The name of a Byzantine emperor and a king of Portugal.

Born John Cantacuzene, John VI (12921383) was Byzantine emperor from 1347 until 1354. Chief Minister under Andronicus III, John made a play for the throne when Andronicus died, defeating the rightful heir John V with the help of the Ottoman Turks. John VI’s reign was generally peaceful, and saw a temporary decline in civil and religious strife. In 1354, John VI abdicated in favor of John V and retired to a monastery, where he wrote a history of the Empire from 1320 to 1356. A staunch defender of the mystical theory known as Hesychasm, he was instrumental in its acceptance by the Eastern Orthodox Church.

The son of Maria I and Peter III, John VI (17691826) was king of Portugal from 18161826. John first assumed power in 1792 when his mother became insane, although he did not formally become regent until 1799. John brought Portugal into an informal alliance with England against revolutionary France, causing Portugal to be invaded by the by French and Spanish in 1801. John was quickly defeated and forced to submit completely to Napoleon's authority in the humiliating Treaty of Badajoz (1801).

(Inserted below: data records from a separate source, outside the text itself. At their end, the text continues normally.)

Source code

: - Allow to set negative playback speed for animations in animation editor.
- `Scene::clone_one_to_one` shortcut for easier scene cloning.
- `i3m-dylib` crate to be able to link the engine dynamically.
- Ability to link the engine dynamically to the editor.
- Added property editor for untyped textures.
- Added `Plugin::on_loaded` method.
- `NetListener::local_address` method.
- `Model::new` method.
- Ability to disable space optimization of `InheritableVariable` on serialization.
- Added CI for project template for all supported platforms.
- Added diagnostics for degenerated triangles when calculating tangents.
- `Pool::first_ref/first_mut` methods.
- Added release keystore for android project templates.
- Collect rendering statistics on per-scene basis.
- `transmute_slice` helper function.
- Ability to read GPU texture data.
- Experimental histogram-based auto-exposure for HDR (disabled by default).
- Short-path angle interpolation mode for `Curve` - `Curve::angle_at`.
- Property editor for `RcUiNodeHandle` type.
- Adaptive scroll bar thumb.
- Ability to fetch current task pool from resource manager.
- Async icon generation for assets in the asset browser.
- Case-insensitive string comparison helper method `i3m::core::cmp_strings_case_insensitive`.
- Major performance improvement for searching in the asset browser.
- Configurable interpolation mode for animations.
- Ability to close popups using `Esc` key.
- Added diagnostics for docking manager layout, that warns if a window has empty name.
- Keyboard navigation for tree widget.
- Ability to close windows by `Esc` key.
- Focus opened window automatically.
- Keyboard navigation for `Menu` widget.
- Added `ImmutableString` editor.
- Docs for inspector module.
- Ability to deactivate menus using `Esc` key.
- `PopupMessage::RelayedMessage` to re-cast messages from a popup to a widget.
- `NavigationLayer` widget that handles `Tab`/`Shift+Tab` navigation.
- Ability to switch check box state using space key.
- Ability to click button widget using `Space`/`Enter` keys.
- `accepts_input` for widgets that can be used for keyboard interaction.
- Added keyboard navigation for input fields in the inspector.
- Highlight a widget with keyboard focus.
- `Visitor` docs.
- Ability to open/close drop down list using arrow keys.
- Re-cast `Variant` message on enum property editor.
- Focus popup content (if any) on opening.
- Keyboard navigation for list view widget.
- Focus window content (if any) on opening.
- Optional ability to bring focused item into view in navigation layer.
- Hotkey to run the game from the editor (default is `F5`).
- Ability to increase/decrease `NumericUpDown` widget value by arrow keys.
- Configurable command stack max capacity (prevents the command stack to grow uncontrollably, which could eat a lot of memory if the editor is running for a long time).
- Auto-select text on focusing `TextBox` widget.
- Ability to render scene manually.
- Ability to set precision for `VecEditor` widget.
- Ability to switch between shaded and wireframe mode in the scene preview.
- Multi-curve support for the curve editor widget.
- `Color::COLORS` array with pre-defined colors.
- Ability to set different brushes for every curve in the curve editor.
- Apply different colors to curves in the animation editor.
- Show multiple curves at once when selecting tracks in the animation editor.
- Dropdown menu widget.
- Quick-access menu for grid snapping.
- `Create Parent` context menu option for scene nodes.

After six years as an effective vassal state of France, Portugal was again invaded by the French on Napoleon's orders in 1807. John and his family fled to Brazil where he set up court as an absentee monarch. The British later liberated Portugal from the French and set up a temporary regency to rule until John's return, but John elected to remain in Brazil, even after his ascension to the Portuguese throne upon his mother's death in 1816. Finally a liberal revolution against the British regency forced John to return to Portugal and reluctantly accept a new liberal constitution, which he sought to undermine for the rest of his reign. In 1824, John put down an absolutist revolt headed by his wife, Queen Carlota Joaquina, and his son Miguel and in 1825 he recognized Brazilian independence. Upon his death John left the regency of Portugal to his daughter Isabel, who recognized John's son Pedro as Peter IV of Portugal.